• Gold broke below last week’s horizontal range on Tuesday.
  • XAU/USD seems to have formed near-term support at $1,750.
  • Broad-based USD strength makes it difficult for gold to stage a decisive rebound.

Following last week’s consolidation, gold traded in a relatively tight range on Monday. However, rising US Treasury bond yields and the renewed USD strength forced XAU/USD to extend its slide to its lowest level since mid-April at $1,750.

Additionally, technical buying pressure seems to have strengthened after gold broke below the lower limit of last weeks range at $1,760. Although the pair erased a portion of its daily losses, it remains on track to post heavy daily losses and was last seen losing 0.83% on the day at $1,763.

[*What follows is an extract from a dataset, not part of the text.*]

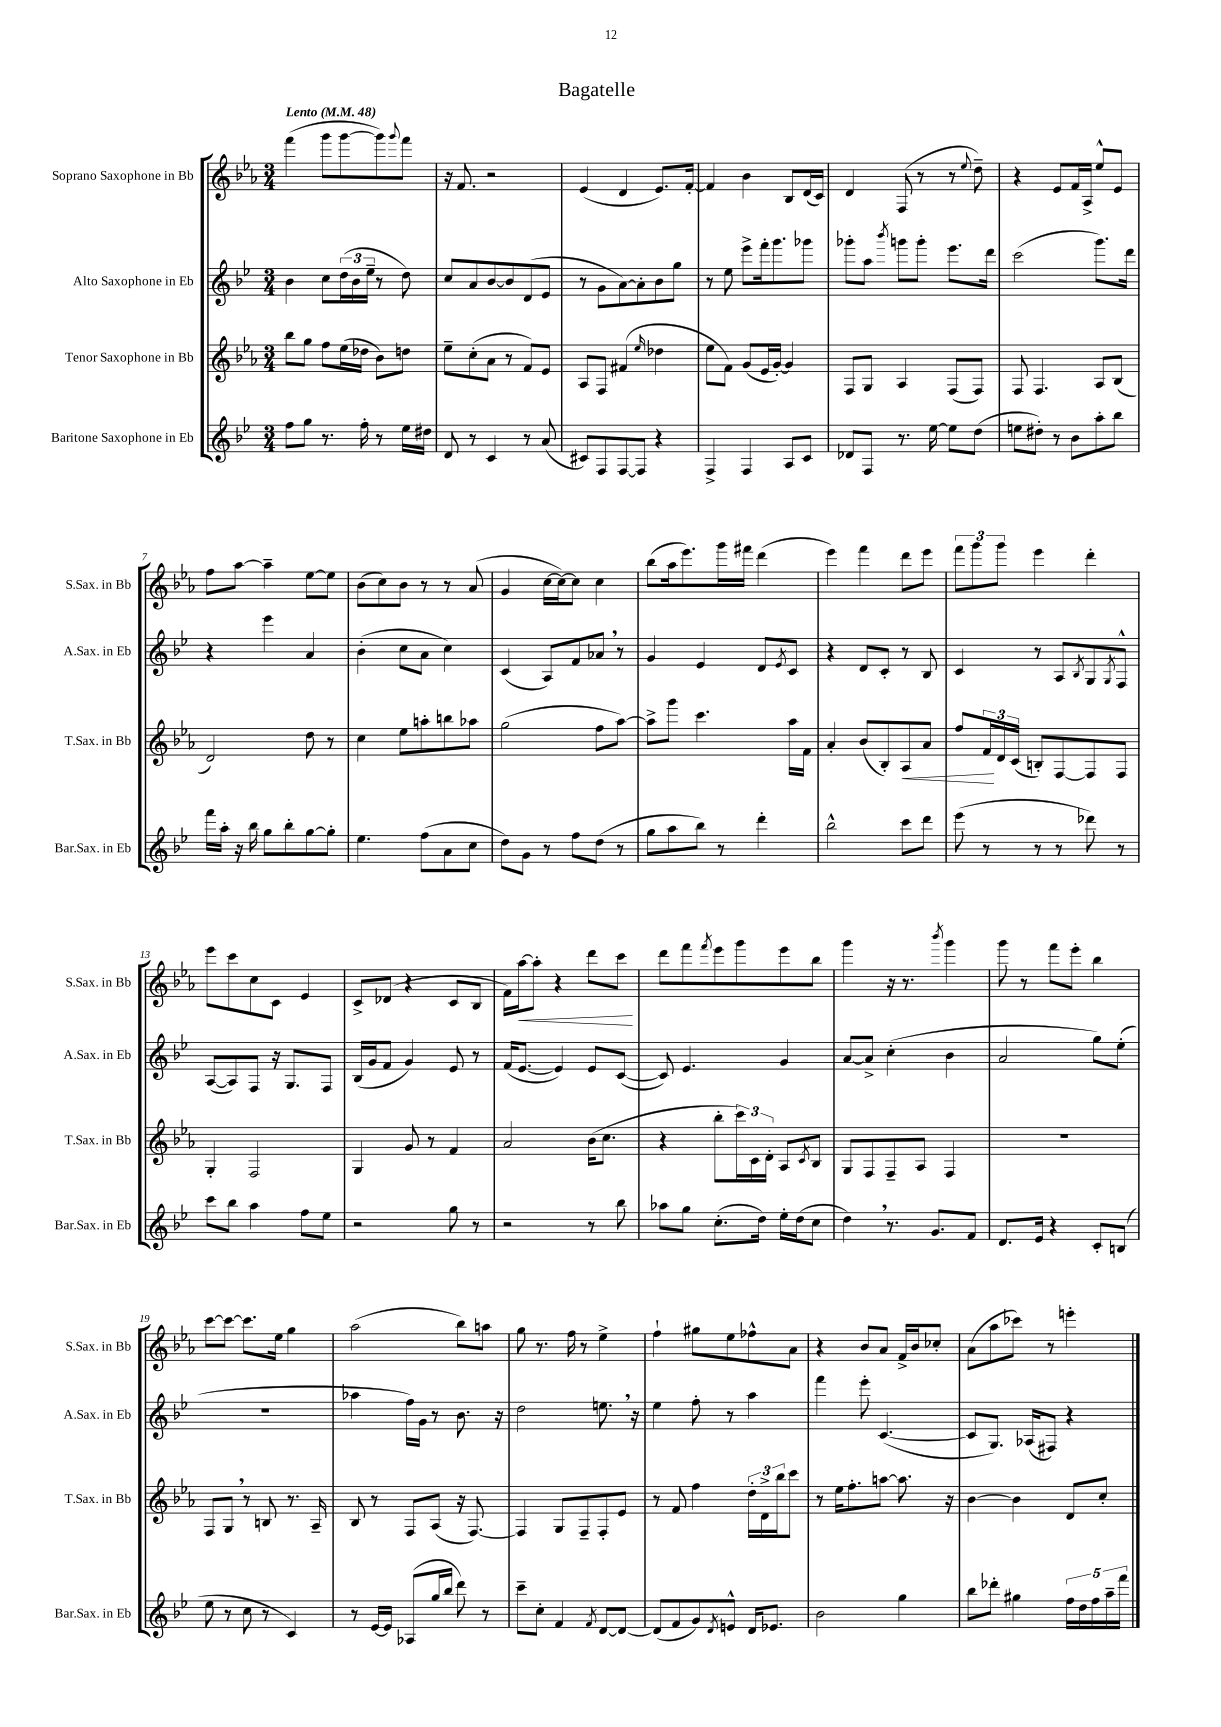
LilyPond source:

During the European trading hours, the 2% increase seen in the benchmark 10-year US Treasury bond yield provided a boost to the greenback. Reflecting the broad-based USD strength, the US Dollar Index (DXY) climbed to an eight-day high of 92.19. At the moment, the DXY is up 0.22% at 92.08.

Meanwhile, the data from the US showed that the Conference Board’s Consumer Confidence Index improved to 127.3 in June from 120 in May. This print surpassed Reuters’ estimate of 119 and helped the USD preserve its strength.

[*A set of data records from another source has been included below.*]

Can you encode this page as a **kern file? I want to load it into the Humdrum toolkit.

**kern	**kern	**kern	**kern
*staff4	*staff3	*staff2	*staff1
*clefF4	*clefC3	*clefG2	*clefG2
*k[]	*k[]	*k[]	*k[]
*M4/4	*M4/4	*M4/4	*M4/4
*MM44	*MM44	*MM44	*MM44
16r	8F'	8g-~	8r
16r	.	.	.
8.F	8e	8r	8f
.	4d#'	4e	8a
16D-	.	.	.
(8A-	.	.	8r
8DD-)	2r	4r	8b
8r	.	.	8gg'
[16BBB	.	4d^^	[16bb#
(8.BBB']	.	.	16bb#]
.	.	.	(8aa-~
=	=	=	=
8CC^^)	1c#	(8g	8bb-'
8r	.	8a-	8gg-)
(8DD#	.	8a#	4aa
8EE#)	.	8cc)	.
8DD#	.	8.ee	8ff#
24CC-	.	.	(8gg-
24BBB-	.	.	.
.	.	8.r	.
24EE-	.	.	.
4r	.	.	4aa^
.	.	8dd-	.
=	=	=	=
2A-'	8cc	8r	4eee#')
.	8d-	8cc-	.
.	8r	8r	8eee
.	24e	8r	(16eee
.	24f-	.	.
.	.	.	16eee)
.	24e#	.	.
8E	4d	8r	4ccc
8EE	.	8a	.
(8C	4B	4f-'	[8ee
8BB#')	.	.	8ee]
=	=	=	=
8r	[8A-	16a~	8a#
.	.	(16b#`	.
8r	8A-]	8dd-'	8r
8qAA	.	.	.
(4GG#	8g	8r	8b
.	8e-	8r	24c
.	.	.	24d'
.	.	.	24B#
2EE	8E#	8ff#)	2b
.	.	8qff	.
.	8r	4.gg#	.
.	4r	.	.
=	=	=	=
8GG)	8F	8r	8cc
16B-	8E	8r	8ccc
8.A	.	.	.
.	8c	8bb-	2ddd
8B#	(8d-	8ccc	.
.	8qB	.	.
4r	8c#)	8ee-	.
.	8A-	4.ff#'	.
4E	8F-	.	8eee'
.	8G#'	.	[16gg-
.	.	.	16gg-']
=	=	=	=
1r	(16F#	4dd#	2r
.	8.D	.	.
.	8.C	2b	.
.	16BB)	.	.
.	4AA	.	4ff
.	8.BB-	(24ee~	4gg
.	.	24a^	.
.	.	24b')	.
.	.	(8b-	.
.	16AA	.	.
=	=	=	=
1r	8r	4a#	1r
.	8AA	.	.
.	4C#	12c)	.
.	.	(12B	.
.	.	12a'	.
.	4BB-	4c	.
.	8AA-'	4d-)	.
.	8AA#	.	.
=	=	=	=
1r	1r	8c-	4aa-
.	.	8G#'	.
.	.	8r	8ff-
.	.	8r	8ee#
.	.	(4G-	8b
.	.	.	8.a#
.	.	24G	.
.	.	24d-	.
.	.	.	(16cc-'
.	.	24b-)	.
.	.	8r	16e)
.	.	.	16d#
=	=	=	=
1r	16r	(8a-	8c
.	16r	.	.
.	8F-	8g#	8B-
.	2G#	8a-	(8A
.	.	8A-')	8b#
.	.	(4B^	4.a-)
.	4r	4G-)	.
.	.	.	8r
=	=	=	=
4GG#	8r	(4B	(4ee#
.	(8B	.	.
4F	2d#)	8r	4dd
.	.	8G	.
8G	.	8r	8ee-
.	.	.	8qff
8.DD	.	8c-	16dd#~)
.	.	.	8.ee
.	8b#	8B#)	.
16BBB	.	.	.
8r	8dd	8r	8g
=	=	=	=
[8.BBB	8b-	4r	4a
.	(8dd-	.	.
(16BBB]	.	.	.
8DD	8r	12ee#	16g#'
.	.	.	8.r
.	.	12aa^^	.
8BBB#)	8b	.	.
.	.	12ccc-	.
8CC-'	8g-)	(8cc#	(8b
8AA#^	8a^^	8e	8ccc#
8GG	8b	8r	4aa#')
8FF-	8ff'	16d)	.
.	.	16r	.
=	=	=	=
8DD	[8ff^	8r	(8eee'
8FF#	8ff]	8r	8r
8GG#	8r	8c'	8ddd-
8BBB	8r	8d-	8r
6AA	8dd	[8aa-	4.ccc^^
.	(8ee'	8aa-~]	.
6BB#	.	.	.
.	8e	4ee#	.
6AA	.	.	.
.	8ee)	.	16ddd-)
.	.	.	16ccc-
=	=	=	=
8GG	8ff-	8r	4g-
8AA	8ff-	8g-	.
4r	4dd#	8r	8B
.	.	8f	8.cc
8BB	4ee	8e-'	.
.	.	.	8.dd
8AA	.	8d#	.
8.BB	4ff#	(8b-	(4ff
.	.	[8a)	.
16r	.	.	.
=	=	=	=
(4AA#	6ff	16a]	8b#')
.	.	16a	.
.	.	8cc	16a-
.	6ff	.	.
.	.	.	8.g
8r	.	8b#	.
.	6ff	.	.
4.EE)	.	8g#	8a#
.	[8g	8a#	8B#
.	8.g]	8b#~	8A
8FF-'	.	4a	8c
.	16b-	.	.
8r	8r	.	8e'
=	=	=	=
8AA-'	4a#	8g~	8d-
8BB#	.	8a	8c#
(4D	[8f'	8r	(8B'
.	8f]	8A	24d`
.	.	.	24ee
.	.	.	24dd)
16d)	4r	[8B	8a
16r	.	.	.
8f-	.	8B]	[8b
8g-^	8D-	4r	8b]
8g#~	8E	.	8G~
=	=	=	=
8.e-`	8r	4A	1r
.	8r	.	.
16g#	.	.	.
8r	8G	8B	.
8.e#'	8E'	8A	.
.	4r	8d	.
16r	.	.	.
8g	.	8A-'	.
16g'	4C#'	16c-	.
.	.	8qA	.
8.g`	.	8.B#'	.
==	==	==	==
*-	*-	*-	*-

There won’t be any high-tier macroeconomic data releases in the remainder of the day and the USD’s market valuation is likely to remain the primary driver of XAU/USD’s action. On Wednesday, the Consumer Price Index (CPI) report from the euro area and the ADP Employment Change data from the US will be looked upon for fresh impetus.

Assessing gold’s outlook, “we expect gold to resume its downward trend this week as risk sentiment firms and markets continue to look towards the prospects of tightening monetary conditions from the Fed,” said OCBC Bank analysts.

Gold Price Forecast: XAU/USD to continue suffering bearish pressure this week – OCBC.

On the daily chart, the Relative Strength Index (RSI) indicator dropped to 30, suggesting that gold could make a technical correction before the next leg down. On the downside, near-term support seems to have formed at $1,750. A daily close below that level could open the door for additional losses toward $1,730, where the static support from early April is located.

On the other hand, the initial hurdle aligns at $1,785 (upper limit of last week’s consolidation channel) ahead of $1,790 (100-day SMA) and $1,800 (psychological level, Fibonacci 50% retracement of April-June uptrend). Unless XAU/USD manages to clear this last resistance, sellers are likely to remain in control.